_Texte du document_
========================================================================
Reuven Rivlin, qui a pris jeudi les rênes de l’État d’Israël, en
pleine guerre à Gaza, est une figure haute en couleur de la droite
israélienne, partisan déclaré du "Grand Israël" mais aussi ardent
défenseur de l’État de droit. Élu dixième président d’Israël le 10 juin,
Reuven Rivlin, 74 ans, est un avocat de formation, connu pour son
affabilité et ses traits d’esprit. Il a commencé sa carrière politique
en 1988 au sein du Likoud (droite nationaliste) en se faisant élire
député à la Knesset, le Parlement. Il deviendra ensuite à deux reprises
président de la Knesset (2003-2006 et 2009-2013). Sur le front
idéologique, il fait partie de l’aile le plus à droite du Likoud.
Il n’a jamais caché son hostilité à la création d’un État
palestinien. "Rivlin ne sera pas le président de l’État d’Israël, mais
le président du Grand Israël. Il se servira de la fonction
présidentielle pour faire avancer la colonisation en Cisjordanie, qu’il
adule", s’inquiétait récemment un éditorialiste du quotidien de gauche
Haaretz. "Je préfère accepter les Palestiniens comme citoyens d’Israël
que de diviser Israël", affirme Reuven Rivlin, en plaidant sans fard
pour l’annexion de la Cisjordanie occupée. Dans le passé, il a exprimé
avec force son opposition au retrait unilatéral israélien de la bande de
Gaza en 2005 et à l’évacuation manu militari des colonies juives
considérées comme "illégales" par les autorités.
========================================================================
_Données_
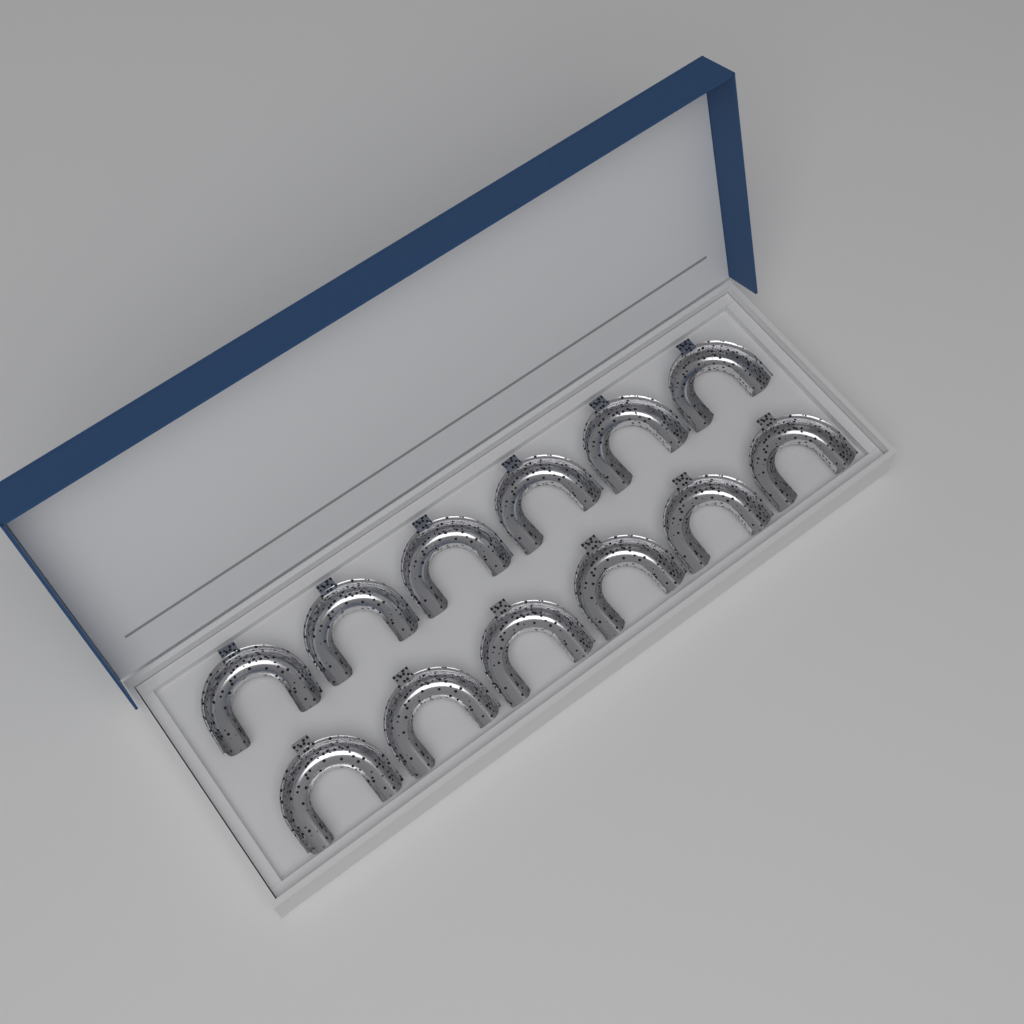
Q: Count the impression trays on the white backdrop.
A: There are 12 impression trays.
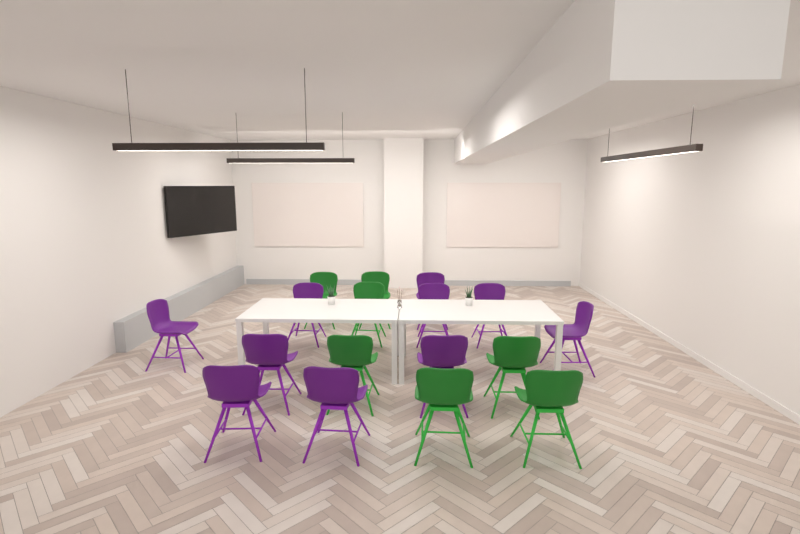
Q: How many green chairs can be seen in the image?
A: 7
========================================================================
_Consignes_
**1.** D'après l'article sur Reuven Rivlin, en quelle année a-t-il commencé sa carrière politique ?
**2.** Recopiez, dans l'article sur Reuven Rivlin, tout ce qui va de « Il n’a jamais » jusqu'à « par les autorités. ».
**3.** Donnez la suite de l'article sur Reuven Rivlin, à partir de sa dernière phrase.

_Réponses_
**1.** En 1988.

**2.**
Il n’a jamais caché son hostilité à la création d’un État
palestinien. "Rivlin ne sera pas le président de l’État d’Israël, mais
le président du Grand Israël. Il se servira de la fonction
présidentielle pour faire avancer la colonisation en Cisjordanie, qu’il
adule", s’inquiétait récemment un éditorialiste du quotidien de gauche
Haaretz. "Je préfère accepter les Palestiniens comme citoyens d’Israël
que de diviser Israël", affirme Reuven Rivlin, en plaidant sans fard
pour l’annexion de la Cisjordanie occupée. Dans le passé, il a exprimé
avec force son opposition au retrait unilatéral israélien de la bande de
Gaza en 2005 et à l’évacuation manu militari des colonies juives
considérées comme "illégales" par les autorités.

**3.**
Mais ces prises de position ne l’ont jamais amené à attaquer
ouvertement la minorité arabe d’Israël, qui représente 20 % de la
population, contrairement à d’autres partisans de la colonisation tous
azimuts. Dans cette optique, cet ancien officier du renseignement
militaire a fait du rapprochement avec les Arabes israéliens,
descendants des 160 000 Palestiniens restés sur leur terre après la
création d’Israël en 1948, sa marque de fabrique politique. Son premier
geste, dès qu’il a été élu au perchoir, a été d’organiser une visite
dans la grande ville arabe d’Oum el-Fahm, en Galilée (nord d’Israël),
accompagné par plusieurs députés arabes. Il s’est aussi opposé à la
demande de l’extrême droite de limoger la députée Hanin Zoabi, du parti
nationaliste arabe Balad, après sa participation à la "Flottille de la
liberté pour Gaza" en mai 2010, qui s’était soldée par la mort de dix
militants turcs pro-palestiniens tués par l’armée israélienne.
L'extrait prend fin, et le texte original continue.